The following limitations of the ACSAuto script need to be mentioned. We compared the ACSAuto measurements to manual evaluation of ultrasound and not MRI images. The analysis is semiautomatic and therefore relies on subjective processing of the images. This limits objectivity and comparability among investigators15,16,17. In addition, we did not assess the between-day reliability and precision of our ultrasound measurements. So far, we only investigated EFOV ultrasound images of the RF and VL from highly trained individuals. Highly trained individuals have more muscle mass and less intramuscular fat than untrained persons, which might limit the reliability and comparability in other cohorts. Generally, ACSA measurements using the ACSAuto algorithm might be applicable for every muscle.
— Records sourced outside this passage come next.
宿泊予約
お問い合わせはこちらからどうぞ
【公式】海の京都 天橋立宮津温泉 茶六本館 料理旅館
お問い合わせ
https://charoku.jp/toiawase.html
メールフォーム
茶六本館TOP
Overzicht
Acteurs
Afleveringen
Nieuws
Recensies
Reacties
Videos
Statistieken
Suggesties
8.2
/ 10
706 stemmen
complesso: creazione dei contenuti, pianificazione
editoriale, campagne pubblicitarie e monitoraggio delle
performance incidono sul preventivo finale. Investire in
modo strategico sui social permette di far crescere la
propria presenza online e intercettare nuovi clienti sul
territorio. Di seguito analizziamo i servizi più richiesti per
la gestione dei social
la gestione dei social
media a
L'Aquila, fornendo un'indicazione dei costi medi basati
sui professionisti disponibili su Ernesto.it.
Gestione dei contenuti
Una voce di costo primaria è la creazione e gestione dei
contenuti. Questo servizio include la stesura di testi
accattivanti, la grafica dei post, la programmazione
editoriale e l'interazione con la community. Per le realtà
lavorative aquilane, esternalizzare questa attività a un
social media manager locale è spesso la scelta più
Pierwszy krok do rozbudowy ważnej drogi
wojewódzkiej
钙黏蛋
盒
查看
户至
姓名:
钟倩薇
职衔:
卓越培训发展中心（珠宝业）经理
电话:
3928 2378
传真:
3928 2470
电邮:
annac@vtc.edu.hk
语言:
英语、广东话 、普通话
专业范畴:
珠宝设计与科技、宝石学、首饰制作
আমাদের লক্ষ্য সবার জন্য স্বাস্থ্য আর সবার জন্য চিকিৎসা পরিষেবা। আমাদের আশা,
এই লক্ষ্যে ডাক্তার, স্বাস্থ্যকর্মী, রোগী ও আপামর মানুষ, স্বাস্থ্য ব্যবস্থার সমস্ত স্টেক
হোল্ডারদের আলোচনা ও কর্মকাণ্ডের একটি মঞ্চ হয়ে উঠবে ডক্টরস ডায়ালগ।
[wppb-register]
Therefore the image quality (homogeneity of grey values and contrast14) must be high and outline-finding must be set to “Manual”. Some of the analysis parameters are hardcoded and most are based on our sample images. Not all these parameters can be adjusted without changing the script, limiting the robustness of the algorithm.

Conclusion

In conclusion, we developed a reliable novel tool to assess the ACSA of RF and VL muscles that is comparable to manual analysis. Our results show, that ACSA measurement using the “rectus femoris” and “vastus lateralis” modalities yielded the best results. Additionally, the time effort needed for ACSA measurement can be reduced when using the ACSAuto script. Although semiautomatic, the ACSAuto script is free and openly accessible and can therefore partially reduce variability induced by manual analysis. In future investigations, more muscles need to be evaluated and the applicability of a deep learning model should be tested.